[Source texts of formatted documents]
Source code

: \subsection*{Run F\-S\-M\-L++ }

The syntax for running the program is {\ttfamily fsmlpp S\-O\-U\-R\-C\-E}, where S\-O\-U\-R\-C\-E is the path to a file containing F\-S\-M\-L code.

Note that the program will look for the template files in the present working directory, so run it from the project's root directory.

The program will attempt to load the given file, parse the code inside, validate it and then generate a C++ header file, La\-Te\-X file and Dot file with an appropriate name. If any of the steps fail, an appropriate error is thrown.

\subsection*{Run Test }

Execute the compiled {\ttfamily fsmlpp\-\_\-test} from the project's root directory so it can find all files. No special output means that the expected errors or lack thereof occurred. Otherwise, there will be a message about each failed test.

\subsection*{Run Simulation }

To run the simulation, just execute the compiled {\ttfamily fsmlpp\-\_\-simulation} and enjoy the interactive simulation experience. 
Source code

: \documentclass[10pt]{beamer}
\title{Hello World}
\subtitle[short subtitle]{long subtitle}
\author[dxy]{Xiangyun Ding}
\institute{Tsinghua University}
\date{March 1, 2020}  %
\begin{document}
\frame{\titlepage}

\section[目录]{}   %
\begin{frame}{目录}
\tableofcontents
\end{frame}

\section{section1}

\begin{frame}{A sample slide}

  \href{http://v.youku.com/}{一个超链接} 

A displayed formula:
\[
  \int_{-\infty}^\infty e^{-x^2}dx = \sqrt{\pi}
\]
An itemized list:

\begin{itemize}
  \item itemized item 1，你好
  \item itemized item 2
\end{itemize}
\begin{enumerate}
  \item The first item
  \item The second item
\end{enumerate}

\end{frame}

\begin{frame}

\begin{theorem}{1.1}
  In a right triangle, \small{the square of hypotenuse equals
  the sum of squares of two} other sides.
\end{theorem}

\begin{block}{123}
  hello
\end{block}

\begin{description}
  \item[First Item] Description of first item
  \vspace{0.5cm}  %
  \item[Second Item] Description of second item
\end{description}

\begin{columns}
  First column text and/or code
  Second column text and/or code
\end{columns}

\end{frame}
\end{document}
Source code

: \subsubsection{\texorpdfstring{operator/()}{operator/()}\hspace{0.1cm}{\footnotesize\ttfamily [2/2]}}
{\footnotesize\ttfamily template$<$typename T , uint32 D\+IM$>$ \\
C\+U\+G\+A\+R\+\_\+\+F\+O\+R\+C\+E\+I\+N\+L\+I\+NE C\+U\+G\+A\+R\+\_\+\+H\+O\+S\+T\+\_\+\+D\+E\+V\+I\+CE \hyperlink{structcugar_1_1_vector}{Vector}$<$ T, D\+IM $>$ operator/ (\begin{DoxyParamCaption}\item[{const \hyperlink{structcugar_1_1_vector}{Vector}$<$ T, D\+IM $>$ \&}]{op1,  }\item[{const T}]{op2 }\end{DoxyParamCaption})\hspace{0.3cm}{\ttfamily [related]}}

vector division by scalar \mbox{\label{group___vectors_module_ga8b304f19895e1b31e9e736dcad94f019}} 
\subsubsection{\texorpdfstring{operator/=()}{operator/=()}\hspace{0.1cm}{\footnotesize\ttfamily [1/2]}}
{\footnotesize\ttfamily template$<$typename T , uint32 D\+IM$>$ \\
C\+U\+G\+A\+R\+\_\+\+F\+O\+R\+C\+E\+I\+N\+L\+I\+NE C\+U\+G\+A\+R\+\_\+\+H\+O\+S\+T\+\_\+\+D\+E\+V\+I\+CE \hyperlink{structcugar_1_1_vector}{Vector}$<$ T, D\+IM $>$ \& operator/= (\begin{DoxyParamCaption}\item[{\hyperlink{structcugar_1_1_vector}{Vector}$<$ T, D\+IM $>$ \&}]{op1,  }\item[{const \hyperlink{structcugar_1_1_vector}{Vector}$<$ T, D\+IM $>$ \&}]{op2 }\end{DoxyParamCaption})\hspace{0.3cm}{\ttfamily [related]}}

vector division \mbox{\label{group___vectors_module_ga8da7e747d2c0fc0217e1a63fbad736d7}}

◆ **WORK TO BE COMPLETED**: Repeat every line of the data, exactly and in full.

◆ **SOLVED EXERCISE**:
Source code

: \subsection*{Run F\-S\-M\-L++ }

The syntax for running the program is {\ttfamily fsmlpp S\-O\-U\-R\-C\-E}, where S\-O\-U\-R\-C\-E is the path to a file containing F\-S\-M\-L code.

Note that the program will look for the template files in the present working directory, so run it from the project's root directory.

The program will attempt to load the given file, parse the code inside, validate it and then generate a C++ header file, La\-Te\-X file and Dot file with an appropriate name. If any of the steps fail, an appropriate error is thrown.

\subsection*{Run Test }

Execute the compiled {\ttfamily fsmlpp\-\_\-test} from the project's root directory so it can find all files. No special output means that the expected errors or lack thereof occurred. Otherwise, there will be a message about each failed test.

\subsection*{Run Simulation }

To run the simulation, just execute the compiled {\ttfamily fsmlpp\-\_\-simulation} and enjoy the interactive simulation experience. 
Source code

: \documentclass[10pt]{beamer}
\title{Hello World}
\subtitle[short subtitle]{long subtitle}
\author[dxy]{Xiangyun Ding}
\institute{Tsinghua University}
\date{March 1, 2020}  %
\begin{document}
\frame{\titlepage}

\section[目录]{}   %
\begin{frame}{目录}
\tableofcontents
\end{frame}

\section{section1}

\begin{frame}{A sample slide}

  \href{http://v.youku.com/}{一个超链接} 

A displayed formula:
\[
  \int_{-\infty}^\infty e^{-x^2}dx = \sqrt{\pi}
\]
An itemized list:

\begin{itemize}
  \item itemized item 1，你好
  \item itemized item 2
\end{itemize}
\begin{enumerate}
  \item The first item
  \item The second item
\end{enumerate}

\end{frame}

\begin{frame}

\begin{theorem}{1.1}
  In a right triangle, \small{the square of hypotenuse equals
  the sum of squares of two} other sides.
\end{theorem}

\begin{block}{123}
  hello
\end{block}

\begin{description}
  \item[First Item] Description of first item
  \vspace{0.5cm}  %
  \item[Second Item] Description of second item
\end{description}

\begin{columns}
  First column text and/or code
  Second column text and/or code
\end{columns}

\end{frame}
\end{document}
Source code

: \subsubsection{\texorpdfstring{operator/()}{operator/()}\hspace{0.1cm}{\footnotesize\ttfamily [2/2]}}
{\footnotesize\ttfamily template$<$typename T , uint32 D\+IM$>$ \\
C\+U\+G\+A\+R\+\_\+\+F\+O\+R\+C\+E\+I\+N\+L\+I\+NE C\+U\+G\+A\+R\+\_\+\+H\+O\+S\+T\+\_\+\+D\+E\+V\+I\+CE \hyperlink{structcugar_1_1_vector}{Vector}$<$ T, D\+IM $>$ operator/ (\begin{DoxyParamCaption}\item[{const \hyperlink{structcugar_1_1_vector}{Vector}$<$ T, D\+IM $>$ \&}]{op1,  }\item[{const T}]{op2 }\end{DoxyParamCaption})\hspace{0.3cm}{\ttfamily [related]}}

vector division by scalar \mbox{\label{group___vectors_module_ga8b304f19895e1b31e9e736dcad94f019}} 
\subsubsection{\texorpdfstring{operator/=()}{operator/=()}\hspace{0.1cm}{\footnotesize\ttfamily [1/2]}}
{\footnotesize\ttfamily template$<$typename T , uint32 D\+IM$>$ \\
C\+U\+G\+A\+R\+\_\+\+F\+O\+R\+C\+E\+I\+N\+L\+I\+NE C\+U\+G\+A\+R\+\_\+\+H\+O\+S\+T\+\_\+\+D\+E\+V\+I\+CE \hyperlink{structcugar_1_1_vector}{Vector}$<$ T, D\+IM $>$ \& operator/= (\begin{DoxyParamCaption}\item[{\hyperlink{structcugar_1_1_vector}{Vector}$<$ T, D\+IM $>$ \&}]{op1,  }\item[{const \hyperlink{structcugar_1_1_vector}{Vector}$<$ T, D\+IM $>$ \&}]{op2 }\end{DoxyParamCaption})\hspace{0.3cm}{\ttfamily [related]}}

vector division \mbox{\label{group___vectors_module_ga8da7e747d2c0fc0217e1a63fbad736d7}}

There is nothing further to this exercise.